Theoretical solutions are not actually solutions most of the time, hate to break it to you. Tech solutions are all too often too little, too late, too expensive, too weird, or otherwise insufficient. And also most just shift our impacts, as opposed to removing them. So that has to be considered. Don’t rely on technology to be our savior.

We cannot have complacency (the authors call it “unjustified and counterproductive”) towards the many problems we face as a species and for the planet as a whole. There is no single solution or even small set of big solutions to save ourselves, but working on the population issue is a good start, especially since it is so big a problem and is so slow to take effect. So we better get on it, pronto.

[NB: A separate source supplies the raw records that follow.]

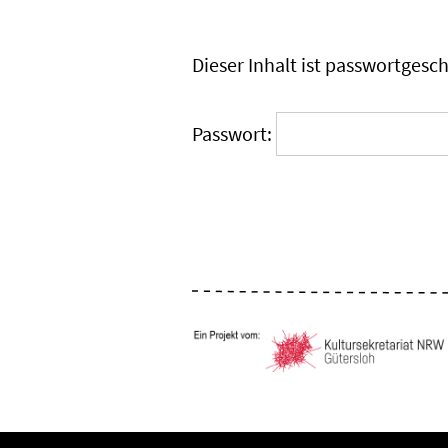
Dieser Inhalt ist passwortgesc
Passwort:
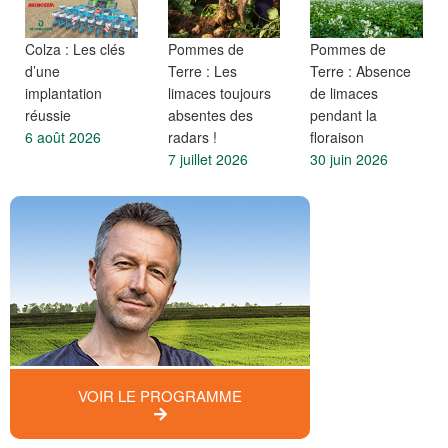
Colza : Les clés
Pommes de
Pommes de
d’une
Terre : Les
Terre : Absence
implantation
limaces toujours
de limaces
réussie
absentes des
pendant la
6 août 2026
radars !
floraison
7 juillet 2026
30 juin 2026
VOIR LE PROGRAMME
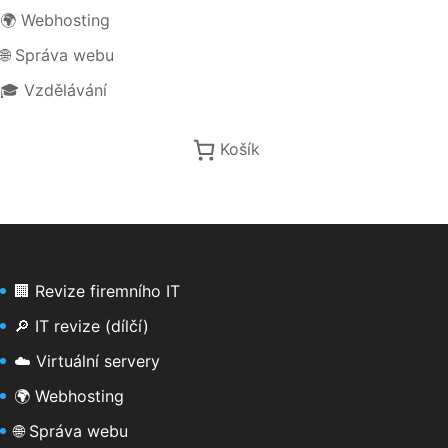
🌍 Webhosting
🌐 Správa webu
🎓 Vzdělávání
Košík
🏢 Revize firemního IT
🔎 IT revize (dílčí)
☁️ Virtuální servery
🌍 Webhosting
🌐 Správa webu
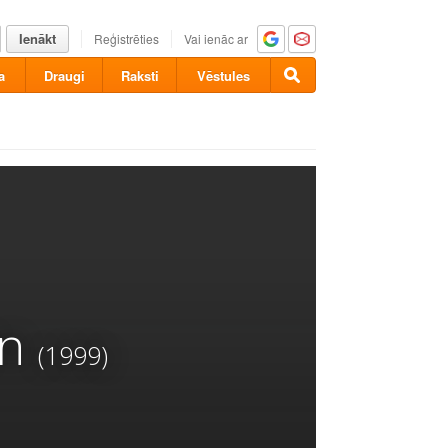
Ienākt
Reģistrēties
Vai ienāc ar
a
Draugi
Raksti
Vēstules
rn
(1999)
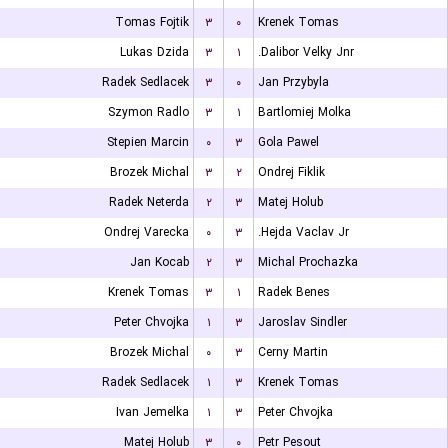
Tomas Fojtik
۳
۰
Krenek Tomas
Lukas Dzida
۳
۱
Dalibor Velky Jnr.
Radek Sedlacek
۳
۰
Jan Przybyla
Szymon Radlo
۳
۱
Bartlomiej Molka
Stepien Marcin
۰
۳
Gola Pawel
Brozek Michal
۳
۲
Ondrej Fiklik
Radek Neterda
۲
۳
Matej Holub
Ondrej Varecka
۰
۳
Hejda Vaclav Jr.
Jan Kocab
۲
۳
Michal Prochazka
Krenek Tomas
۳
۱
Radek Benes
Peter Chvojka
۱
۳
Jaroslav Sindler
Brozek Michal
۰
۳
Cerny Martin
Radek Sedlacek
۱
۳
Krenek Tomas
Ivan Jemelka
۱
۳
Peter Chvojka
Matej Holub
۳
۰
Petr Pesout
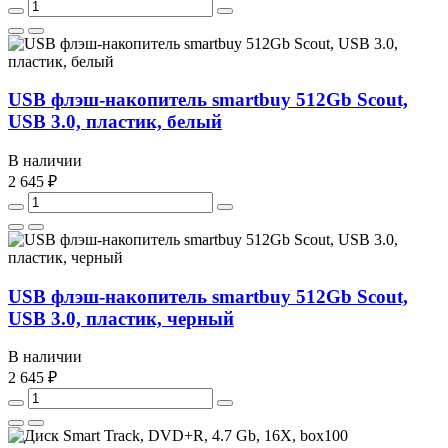
USB флэш-накопитель smartbuy 512Gb Scout,
USB 3.0, пластик, белый
В наличии
2 645 ₽
USB флэш-накопитель smartbuy 512Gb Scout,
USB 3.0, пластик, черный
В наличии
2 645 ₽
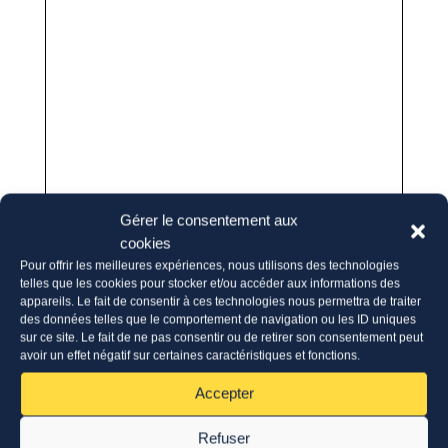
Gérer le consentement aux
cookies
Pour offrir les meilleures expériences, nous utilisons des technologies
telles que les cookies pour stocker et/ou accéder aux informations des
appareils. Le fait de consentir à ces technologies nous permettra de traiter
des données telles que le comportement de navigation ou les ID uniques
sur ce site. Le fait de ne pas consentir ou de retirer son consentement peut
avoir un effet négatif sur certaines caractéristiques et fonctions.
Accepter
Refuser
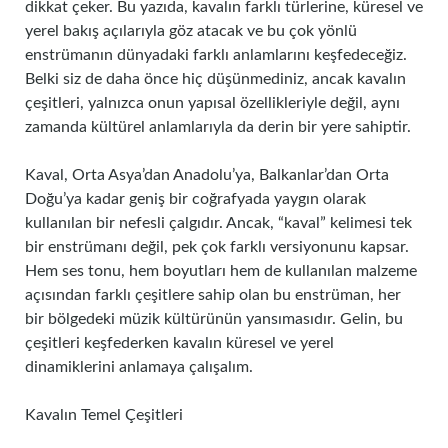
dikkat çeker. Bu yazıda, kavalın farklı türlerine, küresel ve
yerel bakış açılarıyla göz atacak ve bu çok yönlü
enstrümanın dünyadaki farklı anlamlarını keşfedeceğiz.
Belki siz de daha önce hiç düşünmediniz, ancak kavalın
çeşitleri, yalnızca onun yapısal özellikleriyle değil, aynı
zamanda kültürel anlamlarıyla da derin bir yere sahiptir.
Kaval, Orta Asya’dan Anadolu’ya, Balkanlar’dan Orta
Doğu’ya kadar geniş bir coğrafyada yaygın olarak
kullanılan bir nefesli çalgıdır. Ancak, “kaval” kelimesi tek
bir enstrümanı değil, pek çok farklı versiyonunu kapsar.
Hem ses tonu, hem boyutları hem de kullanılan malzeme
açısından farklı çeşitlere sahip olan bu enstrüman, her
bir bölgedeki müzik kültürünün yansımasıdır. Gelin, bu
çeşitleri keşfederken kavalın küresel ve yerel
dinamiklerini anlamaya çalışalım.
Kavalın Temel Çeşitleri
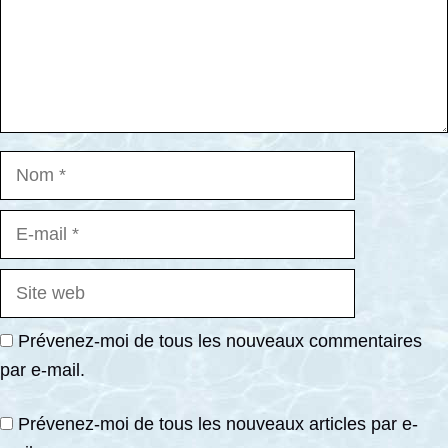
Nom
E-
mail
Site
web
Prévenez-moi de tous les nouveaux commentaires
par e-mail.
Prévenez-moi de tous les nouveaux articles par e-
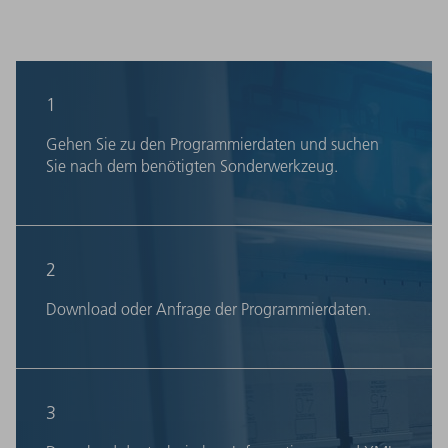
1
Gehen Sie zu den Programmierdaten und suchen
Sie nach dem benötigten Sonderwerkzeug.
2
Download oder Anfrage der Programmierdaten.
3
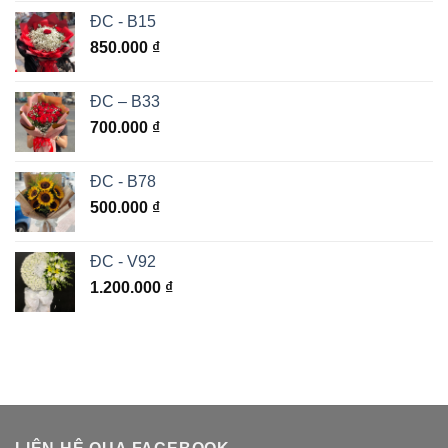
ĐC - B15
850.000
₫
ĐC – B33
700.000
₫
ĐC - B78
500.000
₫
ĐC - V92
1.200.000
₫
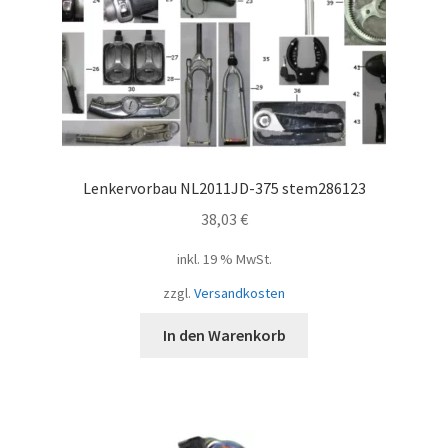
Lenkervorbau NL2011JD-375 stem286123
38,03
€
inkl. 19 % MwSt.
zzgl.
Versandkosten
In den Warenkorb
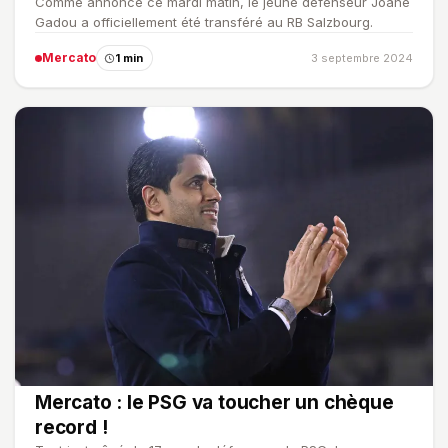
Comme annoncé ce mardi matin, le jeune défenseur Joane
Gadou a officiellement été transféré au RB Salzbourg.
Mercato
1 min
3 septembre 2024
Mercato : le PSG va toucher un chèque
record !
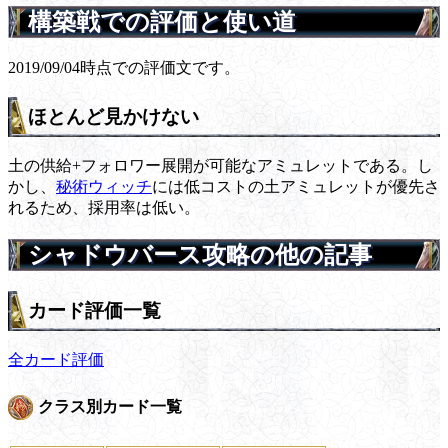
構築戦での評価と使い道
2019/09/04時点での評価文です。
ほとんど見かけない
土の供給+フォロワー展開が可能なアミュレットである。し
かし、
秘術ウィッチ
には低コストの土アミュレットが優先さ
れるため、採用率は低い。
シャドウバース攻略の他の記事
カード評価一覧
全カード評価
クラス別カード一覧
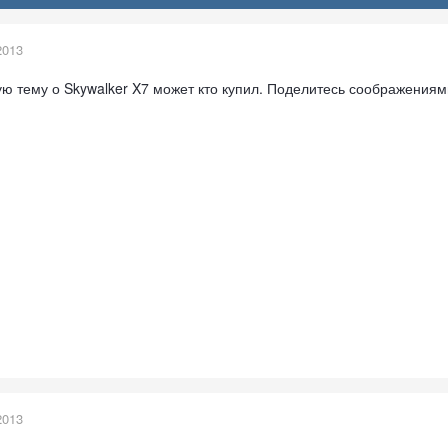
2013
ую тему о Skywalker X7 может кто купил. Поделитесь соображениями
2013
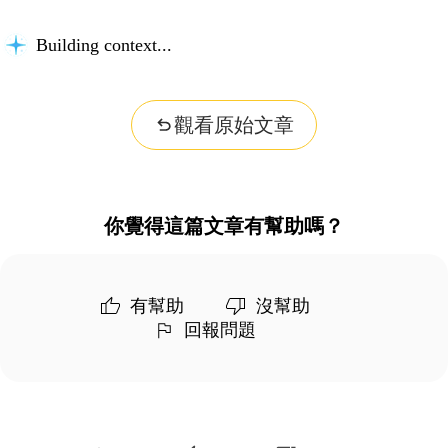
Building context...
觀看原始文章
你覺得這篇文章有幫助嗎？
有幫助
沒幫助
回報問題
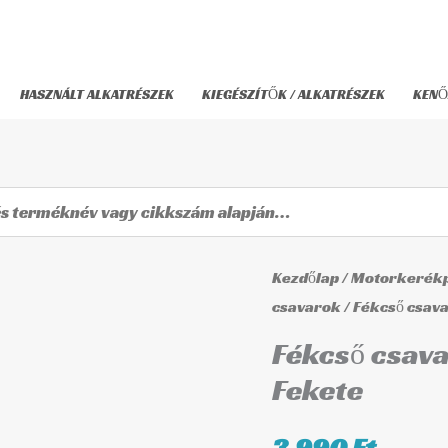
HASZNÁLT ALKATRÉSZEK
KIEGÉSZÍTŐK / ALKATRÉSZEK
KENŐ
Fékcső
Kezdőlap
/
Motorkerékp
csavar
csavarok
/ Fékcső csav
M10x1.00
Fékcső csav
(Brembo)
Fekete
Fekete
mennyiség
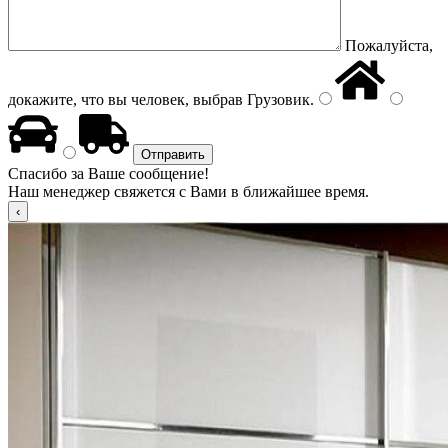
Пожалуйста,
докажите, что вы человек, выбрав
Грузовик
.
Спасибо за Ваше сообщение!
Наш менеджер свяжется с Вами в ближайшее время.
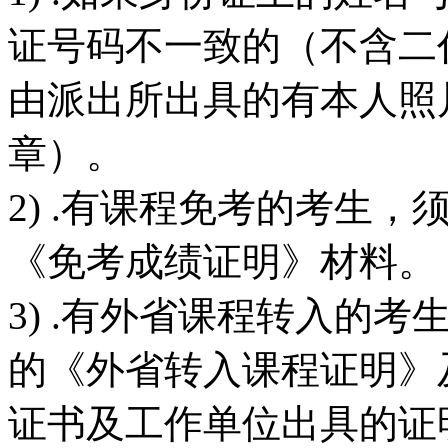
证号码不一致的（不含二
由派出所出具的有本人照
章）。
2) .有课程免考的考生
《免考成绩证明》材料。
3) .有外省课程转入的
的《外省转入课程证明》
证书及工作单位出具的证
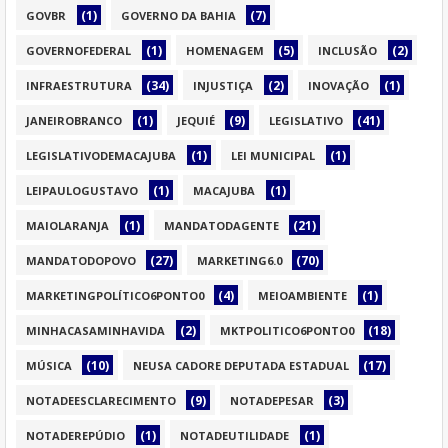
(1)
(7)
GOVBR
GOVERNO DA BAHIA
(1)
(5)
(2)
GOVERNOFEDERAL
HOMENAGEM
INCLUSÃO
(34)
(2)
(1)
INFRAESTRUTURA
INJUSTIÇA
INOVAÇÃO
(1)
(9)
(41)
JANEIROBRANCO
JEQUIÉ
LEGISLATIVO
(1)
(1)
LEGISLATIVODEMACAJUBA
LEI MUNICIPAL
(1)
(1)
LEIPAULOGUSTAVO
MACAJUBA
(1)
(21)
MAIOLARANJA
MANDATODAGENTE
(27)
(70)
MANDATODOPOVO
MARKETING6.0
(4)
(1)
MARKETINGPOLÍTICO6PONTO0
MEIOAMBIENTE
(2)
(18)
MINHACASAMINHAVIDA
MKTPOLITICO6PONTO0
(10)
(17)
MÚSICA
NEUSA CADORE DEPUTADA ESTADUAL
(9)
(3)
NOTADEESCLARECIMENTO
NOTADEPESAR
(1)
(1)
NOTADEREPÚDIO
NOTADEUTILIDADE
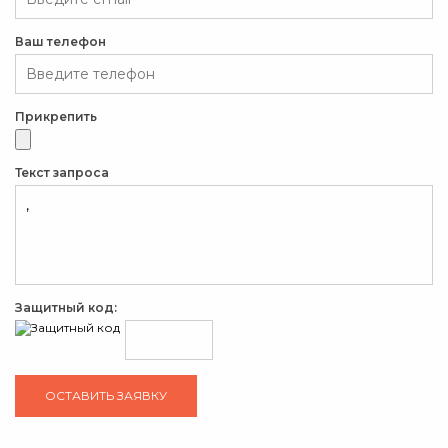
Ваш телефон
Прикрепить
Текст запроса
Защитный код:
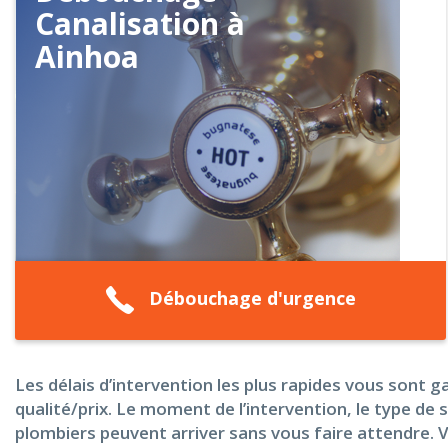
Canalisation à
Ainhoa
Débouchage d'urgence
Les délais d’intervention les plus rapides vous sont 
qualité/prix. Le moment de l’intervention, le type de s
plombiers peuvent arriver sans vous faire attendre. 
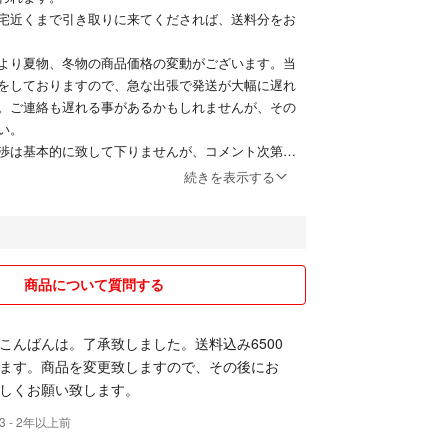
宅近くまで引き取りに来てくだされば、送料分をお
より夏物、冬物の商品価格の変動がございます。当
をしておりますので、急な出張で発送が大幅に遅れ
。ご連絡も遅れる事があるかもしれませんが、その
い。
渉は基本的に致して下りませんが、コメント次第で
続きを表示する
頂き誠に有り難うございました。
商品について質問する
こんばんは。了承致しました。送料込み6500
ます。商品を変更致しますので、その後にお
しくお願い致します。
3
- 2年以上前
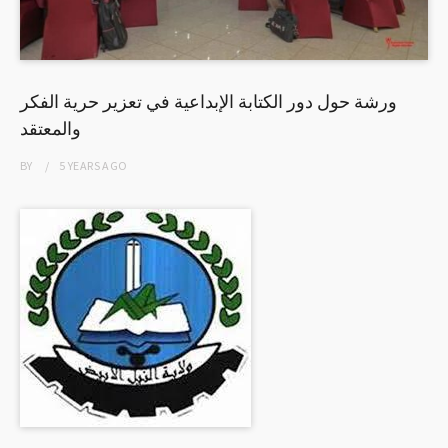
ورشة حول دور الكتابة الإبداعية في تعزير حرية الفكر
والمعتقد
BY
5 YEARS
AGO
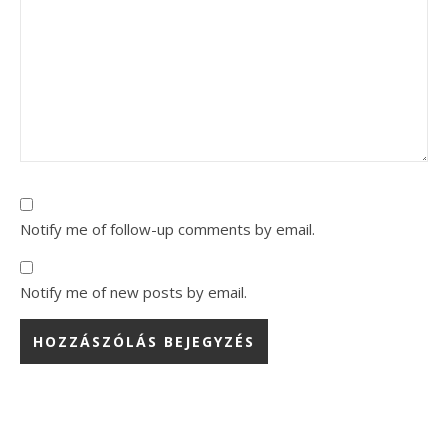
Notify me of follow-up comments by email.
Notify me of new posts by email.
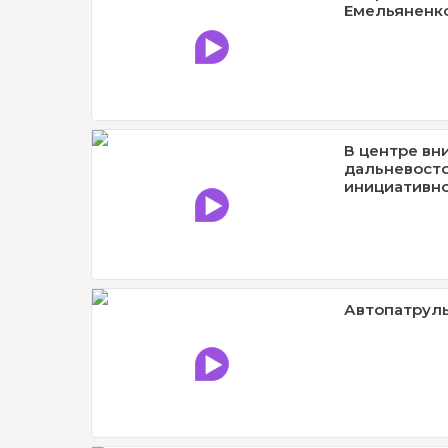
Емельяненк
В центре вн
дальневост
инициативн
Автопатруль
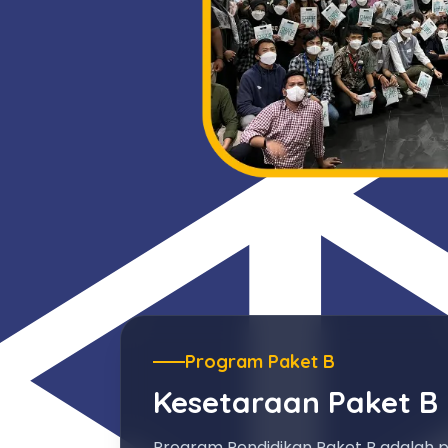
Program Paket B
Kesetaraan Paket B
Program Pendidikan Paket B adalah 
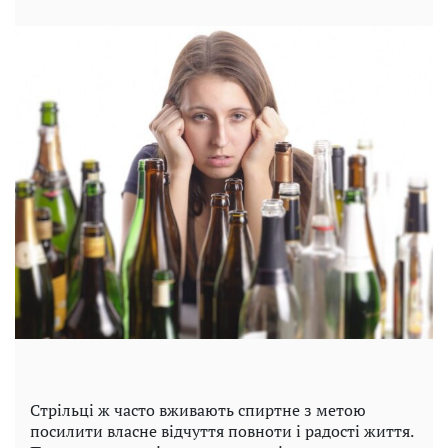
Стрільці ж часто вживають спиртне з метою
посилити власне відчуття повноти і радості життя.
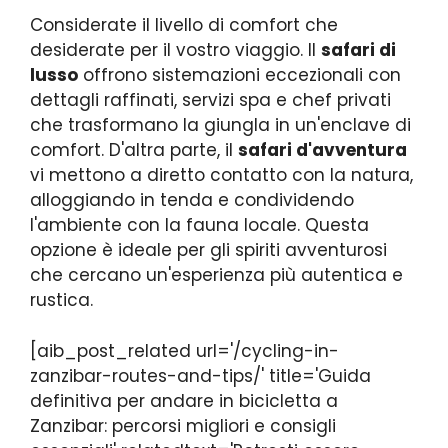
Considerate il livello di comfort che
desiderate per il vostro viaggio. Il
safari di
lusso
offrono sistemazioni eccezionali con
dettagli raffinati, servizi spa e chef privati
che trasformano la giungla in un'enclave di
comfort. D'altra parte, il
safari d'avventura
vi mettono a diretto contatto con la natura,
alloggiando in tenda e condividendo
l'ambiente con la fauna locale. Questa
opzione è ideale per gli spiriti avventurosi
che cercano un'esperienza più autentica e
rustica.
[aib_post_related url='/cycling-in-
zanzibar-routes-and-tips/' title='Guida
definitiva per andare in bicicletta a
Zanzibar: percorsi migliori e consigli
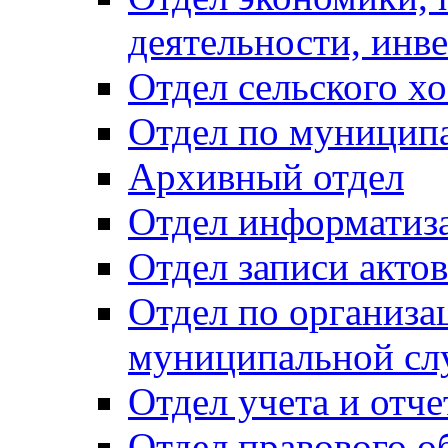
деятельности, инве
Отдел сельского хо
Отдел по муницип
Архивный отдел
Отдел информатиза
Отдел записи акто
Отдел по организа
муниципальной сл
Отдел учета и отч
Отдел правового о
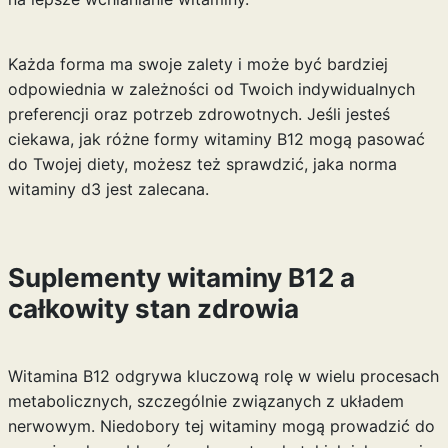
Każda forma ma swoje zalety i może być bardziej
odpowiednia w zależności od Twoich indywidualnych
preferencji oraz potrzeb zdrowotnych. Jeśli jesteś
ciekawa, jak różne formy witaminy B12 mogą pasować
do Twojej diety, możesz też sprawdzić, jaka
norma
witaminy d3
jest zalecana.
Suplementy witaminy B12 a
całkowity stan zdrowia
Witamina B12 odgrywa kluczową rolę w wielu procesach
metabolicznych, szczególnie związanych z układem
nerwowym. Niedobory tej witaminy mogą prowadzić do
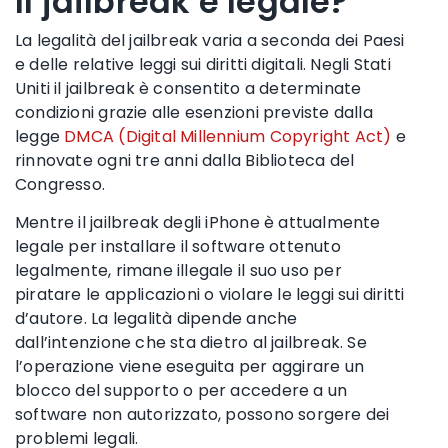
Il jailbreak è legale?
La legalità del jailbreak varia a seconda dei Paesi
e delle relative leggi sui diritti digitali. Negli Stati
Uniti il jailbreak è consentito a determinate
condizioni grazie alle esenzioni previste dalla
legge
DMCA (Digital Millennium Copyright Act)
e
rinnovate ogni tre anni dalla Biblioteca del
Congresso.
Mentre il jailbreak degli iPhone è attualmente
legale per installare il software ottenuto
legalmente, rimane illegale il suo uso per
piratare le applicazioni o violare le leggi sui diritti
d’autore. La legalità dipende anche
dall’intenzione che sta dietro al jailbreak. Se
l’operazione viene eseguita per aggirare un
blocco del supporto o per accedere a un
software non autorizzato, possono sorgere dei
problemi legali.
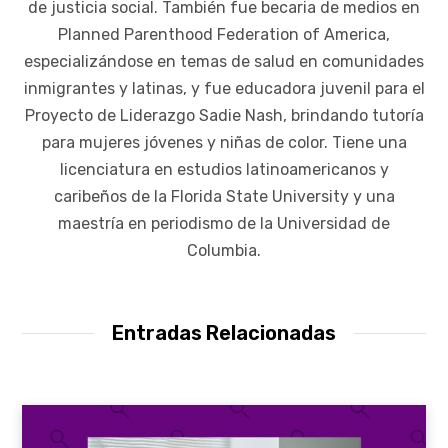
de justicia social. También fue becaria de medios en
Planned Parenthood Federation of America,
especializándose en temas de salud en comunidades
inmigrantes y latinas, y fue educadora juvenil para el
Proyecto de Liderazgo Sadie Nash, brindando tutoría
para mujeres jóvenes y niñas de color. Tiene una
licenciatura en estudios latinoamericanos y
caribeños de la Florida State University y una
maestría en periodismo de la Universidad de
Columbia.
Entradas Relacionadas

In this reading, Ehrlich and Holdren do not get around to saying how they want to work on the problem of population growth. And that in itself seems like a pretty big problem. If you’re not careful you’ll get weird not good scenarios like forced sterilizations (shout out to India), heavy handed child policies (China), mass killings, attempts to label people as more or less worthy of living, increased eco-terrorism, and the like. How can we humanely address the issue of too many people using too many resources without eliminating human agency? Development seems like a pretty good solution, since it generally results in smaller families. But that, as is always the case with environmental issues, is not a clean and tidy silver bullet solution. Other thoughts? (Also, I wonder if the decades between when this was written and now have at all changed the situation as it is presented here... if so, I’m not optimistic that things are better today.)

2 comments:

  1. Large populations will always be a problem that we have to grapple with. I honestly can't foresee a future in which we have so few people that populations size does not put unsustainable stress on our resources.

    We can start making steps toward slowing population growth, however, while still increasing human agency by focusing on areas where high fertility is often not a choice. By implementing better family planning and allowing women to have a greater say in the number of children they have, we can drastically decrease population growth (Bangladesh is a great example of how successful this can be).